There is no real anomaly there. That verse of the Quran has often been quoted as a device to score a point in debate. Actually, Amir Khusrau settled this issue when he said that the Quran was the repository of all wisdom, and the Prophet once observed, ‘Indeed, there is wisdom in some poetry.’ There is another interpretation that Khusrau follows.

According to it, the Prophet said, ‘Indeed, there is wisdom in poetry.’ Anyway, the place of poetry was always secure in Islamic culture. Its value enhanced even more when Islam came to India and was influenced by Hinduism where most of its scripture is in poetry.

Also, it’s rather simplistic to say that Sufism is to be understood solely through poetry. There has been much Sufi thought woven into poetry, but one need not be a student of poetry to understand Sufism. It is, though, true that most Sufis use poetry in their discourses and in their formal prose much the same way as I use poetry in these stories. Poetry, one must remember, was the power that informed all life in those days.

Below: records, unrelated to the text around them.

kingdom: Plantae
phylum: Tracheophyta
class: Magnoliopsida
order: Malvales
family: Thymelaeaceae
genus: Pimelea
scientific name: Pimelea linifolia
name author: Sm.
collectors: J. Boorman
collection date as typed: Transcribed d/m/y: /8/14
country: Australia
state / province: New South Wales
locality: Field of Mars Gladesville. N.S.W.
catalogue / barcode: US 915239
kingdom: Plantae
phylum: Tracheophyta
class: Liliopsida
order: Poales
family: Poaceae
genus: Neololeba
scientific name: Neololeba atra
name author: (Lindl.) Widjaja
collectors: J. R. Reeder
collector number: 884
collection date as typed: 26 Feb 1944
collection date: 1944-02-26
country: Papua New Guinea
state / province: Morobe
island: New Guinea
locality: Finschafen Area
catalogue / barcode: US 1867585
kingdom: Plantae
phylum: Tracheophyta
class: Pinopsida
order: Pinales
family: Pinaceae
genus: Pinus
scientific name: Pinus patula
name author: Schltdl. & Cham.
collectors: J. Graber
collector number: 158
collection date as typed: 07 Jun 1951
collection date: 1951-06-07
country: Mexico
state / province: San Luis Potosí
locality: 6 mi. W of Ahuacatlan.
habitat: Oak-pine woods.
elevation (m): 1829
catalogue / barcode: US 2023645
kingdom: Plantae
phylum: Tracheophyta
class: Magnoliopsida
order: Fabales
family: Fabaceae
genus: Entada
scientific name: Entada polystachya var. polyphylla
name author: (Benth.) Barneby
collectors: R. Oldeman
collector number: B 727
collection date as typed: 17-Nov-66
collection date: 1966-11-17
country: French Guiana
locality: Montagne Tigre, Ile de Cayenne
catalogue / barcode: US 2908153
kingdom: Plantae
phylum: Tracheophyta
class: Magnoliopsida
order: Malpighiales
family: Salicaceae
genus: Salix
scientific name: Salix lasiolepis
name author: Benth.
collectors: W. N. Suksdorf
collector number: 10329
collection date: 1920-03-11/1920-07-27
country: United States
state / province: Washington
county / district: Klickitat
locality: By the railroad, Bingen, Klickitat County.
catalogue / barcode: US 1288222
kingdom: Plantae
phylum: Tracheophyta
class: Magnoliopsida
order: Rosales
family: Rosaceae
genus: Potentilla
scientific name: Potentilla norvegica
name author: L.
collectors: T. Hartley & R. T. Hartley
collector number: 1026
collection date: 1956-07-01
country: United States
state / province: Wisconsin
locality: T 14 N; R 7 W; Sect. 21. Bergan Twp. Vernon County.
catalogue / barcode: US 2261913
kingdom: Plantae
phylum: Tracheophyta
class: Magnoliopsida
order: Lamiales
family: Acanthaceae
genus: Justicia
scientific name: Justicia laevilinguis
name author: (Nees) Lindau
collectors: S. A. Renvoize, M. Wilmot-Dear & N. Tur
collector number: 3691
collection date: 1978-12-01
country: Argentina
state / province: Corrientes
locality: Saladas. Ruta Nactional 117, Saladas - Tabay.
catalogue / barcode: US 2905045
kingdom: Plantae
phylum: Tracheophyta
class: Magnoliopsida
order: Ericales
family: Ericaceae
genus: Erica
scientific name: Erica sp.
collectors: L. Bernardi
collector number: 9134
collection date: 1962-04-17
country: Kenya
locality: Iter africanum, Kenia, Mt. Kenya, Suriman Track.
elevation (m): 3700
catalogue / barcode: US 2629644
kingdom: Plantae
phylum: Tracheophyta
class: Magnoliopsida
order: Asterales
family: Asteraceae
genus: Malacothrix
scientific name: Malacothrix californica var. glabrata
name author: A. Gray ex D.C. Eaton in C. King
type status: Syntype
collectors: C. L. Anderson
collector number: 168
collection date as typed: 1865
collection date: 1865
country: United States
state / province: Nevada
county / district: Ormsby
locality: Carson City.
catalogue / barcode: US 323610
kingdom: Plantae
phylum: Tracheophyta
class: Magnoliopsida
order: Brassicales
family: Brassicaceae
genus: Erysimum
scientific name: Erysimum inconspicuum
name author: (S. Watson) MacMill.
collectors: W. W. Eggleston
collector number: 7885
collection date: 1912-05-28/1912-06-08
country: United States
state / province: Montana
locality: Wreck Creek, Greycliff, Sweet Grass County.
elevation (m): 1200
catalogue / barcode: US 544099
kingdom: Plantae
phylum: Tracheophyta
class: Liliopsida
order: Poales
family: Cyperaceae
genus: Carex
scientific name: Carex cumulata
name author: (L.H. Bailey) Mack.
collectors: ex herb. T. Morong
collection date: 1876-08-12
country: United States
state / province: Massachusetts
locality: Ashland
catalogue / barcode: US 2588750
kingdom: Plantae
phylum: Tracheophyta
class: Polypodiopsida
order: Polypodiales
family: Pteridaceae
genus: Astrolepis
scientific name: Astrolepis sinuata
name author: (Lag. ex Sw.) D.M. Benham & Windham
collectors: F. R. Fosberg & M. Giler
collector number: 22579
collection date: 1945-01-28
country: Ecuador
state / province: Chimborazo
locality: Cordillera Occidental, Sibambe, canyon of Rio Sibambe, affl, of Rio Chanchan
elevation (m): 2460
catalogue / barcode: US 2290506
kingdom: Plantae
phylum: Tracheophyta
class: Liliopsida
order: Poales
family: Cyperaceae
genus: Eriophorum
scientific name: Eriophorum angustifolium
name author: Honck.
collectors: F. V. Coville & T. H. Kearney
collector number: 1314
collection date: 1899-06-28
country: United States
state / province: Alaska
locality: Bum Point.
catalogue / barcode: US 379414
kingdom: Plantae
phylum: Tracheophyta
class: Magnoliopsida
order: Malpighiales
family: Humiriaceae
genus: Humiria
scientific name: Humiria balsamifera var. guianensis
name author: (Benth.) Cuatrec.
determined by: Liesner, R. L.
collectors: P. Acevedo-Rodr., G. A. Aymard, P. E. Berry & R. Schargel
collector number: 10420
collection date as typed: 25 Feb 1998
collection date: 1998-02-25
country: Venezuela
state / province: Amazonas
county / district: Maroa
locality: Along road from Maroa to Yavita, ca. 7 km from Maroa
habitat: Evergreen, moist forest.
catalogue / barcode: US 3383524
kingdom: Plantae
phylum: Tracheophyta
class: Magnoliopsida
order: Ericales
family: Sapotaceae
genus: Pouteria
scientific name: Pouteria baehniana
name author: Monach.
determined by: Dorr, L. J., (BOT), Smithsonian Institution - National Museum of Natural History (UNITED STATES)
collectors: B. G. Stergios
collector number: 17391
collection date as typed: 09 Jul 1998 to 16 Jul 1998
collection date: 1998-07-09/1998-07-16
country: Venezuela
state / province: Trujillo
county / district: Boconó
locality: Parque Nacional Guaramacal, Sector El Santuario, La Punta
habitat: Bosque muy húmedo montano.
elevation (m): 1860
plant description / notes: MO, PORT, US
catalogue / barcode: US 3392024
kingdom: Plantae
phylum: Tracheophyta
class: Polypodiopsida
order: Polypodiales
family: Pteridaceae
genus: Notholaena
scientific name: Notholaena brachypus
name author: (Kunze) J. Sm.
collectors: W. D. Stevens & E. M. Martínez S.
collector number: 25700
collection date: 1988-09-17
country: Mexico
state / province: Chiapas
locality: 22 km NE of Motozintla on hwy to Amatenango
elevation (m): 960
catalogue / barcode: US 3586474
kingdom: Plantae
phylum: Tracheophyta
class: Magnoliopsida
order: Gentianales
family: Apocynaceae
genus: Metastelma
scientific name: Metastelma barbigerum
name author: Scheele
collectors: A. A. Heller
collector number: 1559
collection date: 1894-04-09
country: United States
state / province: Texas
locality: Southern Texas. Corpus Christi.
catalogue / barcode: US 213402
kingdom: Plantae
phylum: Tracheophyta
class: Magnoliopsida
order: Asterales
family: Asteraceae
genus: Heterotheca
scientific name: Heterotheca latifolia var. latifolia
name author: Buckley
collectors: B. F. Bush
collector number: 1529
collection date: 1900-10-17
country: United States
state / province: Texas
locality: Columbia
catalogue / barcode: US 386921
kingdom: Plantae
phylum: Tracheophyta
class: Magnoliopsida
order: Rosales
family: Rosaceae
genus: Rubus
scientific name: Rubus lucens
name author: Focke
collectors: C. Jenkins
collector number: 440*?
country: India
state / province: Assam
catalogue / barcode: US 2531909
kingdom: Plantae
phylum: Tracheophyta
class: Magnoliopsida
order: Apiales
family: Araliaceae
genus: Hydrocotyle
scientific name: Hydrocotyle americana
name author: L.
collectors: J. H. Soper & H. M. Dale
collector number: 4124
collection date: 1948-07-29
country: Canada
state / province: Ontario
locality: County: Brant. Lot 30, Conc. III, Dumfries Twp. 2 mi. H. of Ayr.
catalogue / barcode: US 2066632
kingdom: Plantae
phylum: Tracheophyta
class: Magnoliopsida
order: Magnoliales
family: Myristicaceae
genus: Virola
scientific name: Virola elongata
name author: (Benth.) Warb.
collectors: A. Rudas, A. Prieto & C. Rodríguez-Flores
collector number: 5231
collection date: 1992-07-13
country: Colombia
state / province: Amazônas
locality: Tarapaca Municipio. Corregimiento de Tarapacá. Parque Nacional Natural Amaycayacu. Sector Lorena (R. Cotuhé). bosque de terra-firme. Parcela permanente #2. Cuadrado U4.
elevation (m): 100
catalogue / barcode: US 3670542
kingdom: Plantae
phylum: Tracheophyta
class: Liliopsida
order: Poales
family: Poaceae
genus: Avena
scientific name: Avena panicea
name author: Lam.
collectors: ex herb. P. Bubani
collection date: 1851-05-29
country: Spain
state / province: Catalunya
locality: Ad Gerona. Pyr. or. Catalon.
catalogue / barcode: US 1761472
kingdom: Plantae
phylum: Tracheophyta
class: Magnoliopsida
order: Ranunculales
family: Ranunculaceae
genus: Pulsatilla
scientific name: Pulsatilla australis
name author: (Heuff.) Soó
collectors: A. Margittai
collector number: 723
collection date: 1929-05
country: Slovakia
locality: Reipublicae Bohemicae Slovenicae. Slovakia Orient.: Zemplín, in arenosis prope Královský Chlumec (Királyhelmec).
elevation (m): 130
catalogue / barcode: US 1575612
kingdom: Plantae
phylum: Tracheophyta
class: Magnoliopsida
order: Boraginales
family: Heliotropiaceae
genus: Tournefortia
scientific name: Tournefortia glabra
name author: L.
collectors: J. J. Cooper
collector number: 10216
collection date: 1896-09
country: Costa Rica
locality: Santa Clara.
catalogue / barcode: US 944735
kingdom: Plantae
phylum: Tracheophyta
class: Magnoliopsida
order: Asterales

In recent times Urdu authors are moving away from the shadow of Progressive Writers’ Movement. Is it time to bury the ghost completely?

Well, the Progressives had their day. They wrote a lot of bad stuff and some good stuff. But there’s no ghost to bury. Each generation must read the literature of the past in the light of its own perceptions. What is disappointing, though, is the shallow, un-analytical way some of us are still writing about the Progressives. I fear their message may be lost in the mindless, conventional chatter that is being poured out today in the name of evaluation and revaluation.

Finally, as an Urdu author and critic, you draw sustenance from the works of William Shakespeare and Thomas Hardy. How much has their writing impacted your thought process, your choice of expressions?

I think Shakespeare, as also some others, taught me how to be bold with ideas and words. Hardy’s view of life stuck with me for a long time. Now it seems somewhat simplistic to me, but he wasn’t alone in the way he looked at things.

The Greek tragic writers, for sure (whom I read later and found more profound than Hardy), the Hindu view of the world as The Cosmic Sport — the leela of the gods — all this influenced me to some extent. But outside the non-Urdu and non-Persian writers, I have loved Shakespeare unreservedly. He Can Do No Wrong. With the exception of Rumi, I know none other who gets into the realm of words and possesses it from within.